▶ **Extract**:
****************************************
Starting with our Japan segment. Total earned premium for the quarter declined 3.8%, reflecting the impact of first sector policies reaching paid up status, while earned premium for our third sector products was down 2.3% due to recent lower sales volumes. Japan's total benefit ratio came in at 66.9% for the quarter, down 290 basis points year-over-year, and the third sector benefit ratio was 56.5%, down 305 basis points year-over-year. We experienced a slightly higher than normal IBNR release in our third sector block as experience continues to come in favorable relative to initial reserving. This quarter, the IBNR release was primarily due to pandemic conditions constraining utilization since second quarter of 2020 and year-to-date.
Although claims activity have begun to rebound, it remains below longer term normalized levels. Our claim reporting lags require up to a year to mature the data, and now with more than a year's worth of pandemic data, our estimates are more refined, which has led to increased IBNR releases. Persistency was down 10 basis points, yet remains strong at 94.7%.
Our adjusted expense ratio in Japan was 20.8%, up 80 basis points year-over-year. We continue our technology-related investments to convert Aflac Japan to a paperless company, which also includes higher system maintenance expenses. Additional telework expenses also added to the higher expense ratio in the quarter. Adjusted net investment income increased 27.4% in yen terms, primarily driven by favorable returns on our growing alternatives portfolio and lower hedge costs, partially offset by lower reinvestment yield on our fixed rate portfolio.
The pretax margin for Japan in the quarter was 26.5%, up 450 basis points year-over-year, which was a very favorable result for the quarter. This quarters strong financial results leads us to expect the full-year benefit ratio for Japan to be at the lower end of the three-year guidance range of 68.5% to 71% given at FAB and the pretax margin to be at the higher end of the 20.5% to 22.5% range.
Turning to U.S. results. Net earned premium was down 3.4% due to weaker sales results. Persistency improved 180 basis points to 80.1%, 63 basis points of the elevated persistency in both the second quarter of this year and the prior year can be explained by emergency orders. So there was no net impact for the quarter year-over-year. 80 basis points of improved persistency in the quarter is attributed to lower sales as first year lapse rates are roughly twice total in-force lapse rates. Another 30 basis points of improved persistency is due to conservation efforts and the remainder largely comes from improved experience.
Our total benefit ratio came in lower than expected at 43.5% or 80 basis points lower than Q2 2020, which itself was heavily impacted by the initial pandemic. Lower claims utilization impact our estimates for incurred claims as data matures over the course of a year. As our data matures, we increase our reliance on raw data and with a year of pandemic data behind us, we reduced our IBNR to reflect the lower utilization. This quarter, IBNR releases amounted to 5.6 percentage points impact on the benefit ratio, which leaves an underlying benefit ratio, excluding IBNR releases of 49.1%.
****************************************
▶ **Information**:
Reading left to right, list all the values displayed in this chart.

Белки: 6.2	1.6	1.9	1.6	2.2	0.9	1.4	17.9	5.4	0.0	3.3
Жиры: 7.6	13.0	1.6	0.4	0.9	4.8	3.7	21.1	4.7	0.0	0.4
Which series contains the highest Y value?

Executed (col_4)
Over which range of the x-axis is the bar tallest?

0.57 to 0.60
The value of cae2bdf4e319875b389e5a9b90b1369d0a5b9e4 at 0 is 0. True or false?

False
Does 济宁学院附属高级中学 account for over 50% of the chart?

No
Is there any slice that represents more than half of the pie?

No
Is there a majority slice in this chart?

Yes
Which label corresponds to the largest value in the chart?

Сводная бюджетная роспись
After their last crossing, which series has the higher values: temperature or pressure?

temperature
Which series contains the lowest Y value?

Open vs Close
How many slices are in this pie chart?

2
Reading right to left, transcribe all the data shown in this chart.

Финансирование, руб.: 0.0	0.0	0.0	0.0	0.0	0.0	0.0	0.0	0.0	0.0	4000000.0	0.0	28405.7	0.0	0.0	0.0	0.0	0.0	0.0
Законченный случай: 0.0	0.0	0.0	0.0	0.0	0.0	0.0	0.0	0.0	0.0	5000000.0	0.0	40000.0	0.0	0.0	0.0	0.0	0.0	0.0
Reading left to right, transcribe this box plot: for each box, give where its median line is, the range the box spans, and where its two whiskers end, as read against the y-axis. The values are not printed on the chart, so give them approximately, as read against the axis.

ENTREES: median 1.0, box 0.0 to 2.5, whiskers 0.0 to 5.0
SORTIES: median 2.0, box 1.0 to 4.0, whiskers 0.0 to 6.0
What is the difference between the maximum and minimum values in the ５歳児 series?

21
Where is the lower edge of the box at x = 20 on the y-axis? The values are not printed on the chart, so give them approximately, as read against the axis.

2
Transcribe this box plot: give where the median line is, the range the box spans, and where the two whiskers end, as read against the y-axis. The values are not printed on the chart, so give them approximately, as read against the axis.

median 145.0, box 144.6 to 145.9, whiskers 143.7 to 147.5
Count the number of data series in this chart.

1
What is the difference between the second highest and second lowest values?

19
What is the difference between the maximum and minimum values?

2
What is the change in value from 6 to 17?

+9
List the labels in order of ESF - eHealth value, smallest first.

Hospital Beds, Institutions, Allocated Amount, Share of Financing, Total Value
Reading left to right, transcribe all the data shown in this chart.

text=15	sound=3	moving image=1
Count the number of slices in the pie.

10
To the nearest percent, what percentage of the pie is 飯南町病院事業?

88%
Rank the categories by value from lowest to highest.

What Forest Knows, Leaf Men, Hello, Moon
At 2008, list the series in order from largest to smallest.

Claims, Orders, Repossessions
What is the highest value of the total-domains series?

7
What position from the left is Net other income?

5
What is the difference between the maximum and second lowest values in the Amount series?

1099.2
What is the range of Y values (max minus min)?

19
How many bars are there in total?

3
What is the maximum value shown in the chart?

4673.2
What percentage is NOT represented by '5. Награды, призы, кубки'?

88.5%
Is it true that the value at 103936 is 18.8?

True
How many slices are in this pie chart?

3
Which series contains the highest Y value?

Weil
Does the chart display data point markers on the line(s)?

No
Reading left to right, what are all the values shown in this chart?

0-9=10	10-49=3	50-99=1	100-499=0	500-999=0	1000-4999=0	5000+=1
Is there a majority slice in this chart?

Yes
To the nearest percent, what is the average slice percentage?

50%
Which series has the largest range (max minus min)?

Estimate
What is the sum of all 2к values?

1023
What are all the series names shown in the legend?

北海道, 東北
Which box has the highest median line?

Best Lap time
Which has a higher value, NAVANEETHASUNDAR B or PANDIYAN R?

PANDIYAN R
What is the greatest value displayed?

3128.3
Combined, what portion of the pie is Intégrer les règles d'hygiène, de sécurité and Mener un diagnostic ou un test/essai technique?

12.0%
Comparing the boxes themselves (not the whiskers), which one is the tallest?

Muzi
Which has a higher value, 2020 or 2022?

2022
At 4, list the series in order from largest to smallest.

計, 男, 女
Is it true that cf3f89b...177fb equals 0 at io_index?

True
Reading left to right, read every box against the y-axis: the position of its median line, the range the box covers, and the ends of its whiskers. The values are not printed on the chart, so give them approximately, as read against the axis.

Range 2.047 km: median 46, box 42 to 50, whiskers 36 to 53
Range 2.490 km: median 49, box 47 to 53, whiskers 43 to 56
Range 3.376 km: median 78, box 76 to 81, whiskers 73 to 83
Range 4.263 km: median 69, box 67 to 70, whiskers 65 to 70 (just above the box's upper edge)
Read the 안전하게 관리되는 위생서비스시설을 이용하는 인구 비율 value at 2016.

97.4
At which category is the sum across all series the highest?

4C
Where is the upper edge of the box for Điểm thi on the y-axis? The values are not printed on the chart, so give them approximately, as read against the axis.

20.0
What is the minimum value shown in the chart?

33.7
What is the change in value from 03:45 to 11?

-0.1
****************************************
▶ **Task details**: Reproduce word for word the part of the quarterly results text above, starting at "Although claims activity" and ending at "strong at 94.7%.".

▶ **Task solution**:
Although claims activity have begun to rebound, it remains below longer term normalized levels. Our claim reporting lags require up to a year to mature the data, and now with more than a year's worth of pandemic data, our estimates are more refined, which has led to increased IBNR releases. Persistency was down 10 basis points, yet remains strong at 94.7%.